Teil 1
Was ist Souveränität ?
Ein Staat ist souverän, wenn er seine Politik im Innern und nach außen ohne Einschränkung durch andere bestimmen kann.
Unter den Herrschenden in Europa und ebenso unter Professoren für Staatsrecht war lange Zeit die Ansicht verbreitet, die Souveränität eines Staates sei unteilbar und unantastbar. Jede Einmischung in die inneren Angelegenheiten eines Staates ist völkerrechtlich auch heute noch grundsätzlich untersagt1. Wer dieses Gebot verletzt, musste einst mit einer Kriegserklärung rechnen. Man darf nicht vergessen: Heute sind Kriege völkerrechtlich grundsätzlich verboten2, aber bis zum Beginn des 20. Jahrhunderts erlaubte das Völkerrecht jedem Herrscher in Europa, einem anderen den Krieg zu erklären, wenn er sich in seiner Souveränität verletzt fühlte (ius ad bellum3). Im „alten“ Europa konnte die Souveränität eines Staates demnach nur eingeschränkt oder aufgehoben werden, wenn er im Krieg besiegt worden war.
Die bittere historische Erfahrung, dass nur besiegten Staaten die Souveränität genommen werden konnte, dass also Einschränkung oder Verlust von Souveränität stets mit Niederlage und Fremdherrschaft verbunden war, muss wohl wie ein Erbgut von Herrscher zu Herrscher weitergegeben worden sein und noch heute in unserer republikanischen Zeit nachwirken. Anders ist nicht zu verstehen, warum Vieles in der europäischen Integration der letzten 60 Jahre schiefgelaufen ist.
Wenn zwei oder mehrere Regierungen eine Zusammenarbeit ihrer Staaten vereinbaren und die Einzelheiten in einem völkerrechtlichen Vertrag festlegen, dann wird darin in der Regel vereinbart, dass wichtige Beschlüsse einstimmig gefasst werden müssen. Jeder Staat, der an der Zusammenarbeit teilnimmt, hat das Recht, einen Beschluss zu verhindern, der ihm nicht passt. Dieses Vetorecht4 gewährleistet die Souveränität jedes Staates, weil ihm nicht von anderen Staaten ein Handeln aufgezwungen werden kann, er also frei bleibt in seinen Entscheidungen im Innern und nach außen.

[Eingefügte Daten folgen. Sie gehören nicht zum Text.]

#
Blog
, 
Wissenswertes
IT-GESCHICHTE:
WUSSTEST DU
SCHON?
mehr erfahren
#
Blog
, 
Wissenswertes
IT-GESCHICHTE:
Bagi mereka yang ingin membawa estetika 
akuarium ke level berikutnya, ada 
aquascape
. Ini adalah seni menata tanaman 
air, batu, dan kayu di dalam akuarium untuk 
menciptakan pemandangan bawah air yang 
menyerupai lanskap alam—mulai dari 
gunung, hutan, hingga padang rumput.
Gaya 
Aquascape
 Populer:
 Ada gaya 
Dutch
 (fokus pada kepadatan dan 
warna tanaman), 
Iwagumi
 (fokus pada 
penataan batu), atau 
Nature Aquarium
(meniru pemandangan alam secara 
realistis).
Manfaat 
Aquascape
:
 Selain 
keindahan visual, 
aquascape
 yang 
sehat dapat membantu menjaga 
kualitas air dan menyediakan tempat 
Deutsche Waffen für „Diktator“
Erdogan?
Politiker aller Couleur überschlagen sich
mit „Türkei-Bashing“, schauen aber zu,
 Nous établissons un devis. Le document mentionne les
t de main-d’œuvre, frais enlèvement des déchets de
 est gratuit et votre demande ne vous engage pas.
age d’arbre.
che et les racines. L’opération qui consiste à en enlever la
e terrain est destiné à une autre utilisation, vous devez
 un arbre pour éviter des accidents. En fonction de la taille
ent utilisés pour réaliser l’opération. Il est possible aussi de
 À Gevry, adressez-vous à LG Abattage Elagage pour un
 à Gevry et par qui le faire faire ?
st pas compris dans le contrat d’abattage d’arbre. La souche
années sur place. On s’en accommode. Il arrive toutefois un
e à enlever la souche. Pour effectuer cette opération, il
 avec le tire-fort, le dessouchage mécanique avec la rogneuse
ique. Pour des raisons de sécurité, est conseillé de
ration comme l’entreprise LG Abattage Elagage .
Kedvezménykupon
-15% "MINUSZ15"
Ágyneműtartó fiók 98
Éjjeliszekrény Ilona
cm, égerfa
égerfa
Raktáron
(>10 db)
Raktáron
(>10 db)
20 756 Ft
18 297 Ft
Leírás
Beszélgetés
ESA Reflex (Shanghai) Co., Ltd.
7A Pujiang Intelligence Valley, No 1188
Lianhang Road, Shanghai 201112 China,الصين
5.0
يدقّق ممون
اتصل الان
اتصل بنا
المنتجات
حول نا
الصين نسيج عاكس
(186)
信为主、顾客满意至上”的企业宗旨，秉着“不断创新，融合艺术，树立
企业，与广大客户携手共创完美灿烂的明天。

Ein Weltkrieg reichte Europas Herrschern nicht, um aus Schaden klug zu werden. Gebrannter König scheut das Kanonenfeuer noch lange nicht. Es musste ein zweiter Weltkrieg kommen, um zu der Einsicht zu führen, dass ein Beharren auf unteilbarer und unantastbarer Souveränität aller Staaten niemals den dauerhaften Frieden bringen kann. Erst nach Ende des Zweiten Weltkriegs waren Regierende in Europa bereit, eine Staatengemeinschaft zu bilden und dabei freiwillig Hoheitsrechte zu teilen, sie gemeinsam auszuüben, also der Einschränkung ihrer Souveränität zuzustimmen.
Was viele Europäer an „Europa“ verzweifeln lässt, ist nicht der Prozess der Vereinigung europäischer Staaten zu einer Union, sondern die oft unverständlichen und abstoßenden Umstände, die diesen Prozess begleiten. Viele halten diese negativen Begleiterscheinungen für das Ergebnis der Vereinigung, nicht für vorübergehende Nebenerscheinungen. Sind diese hässlichen Seiten der Integration systemimmanent, also unvermeidlich?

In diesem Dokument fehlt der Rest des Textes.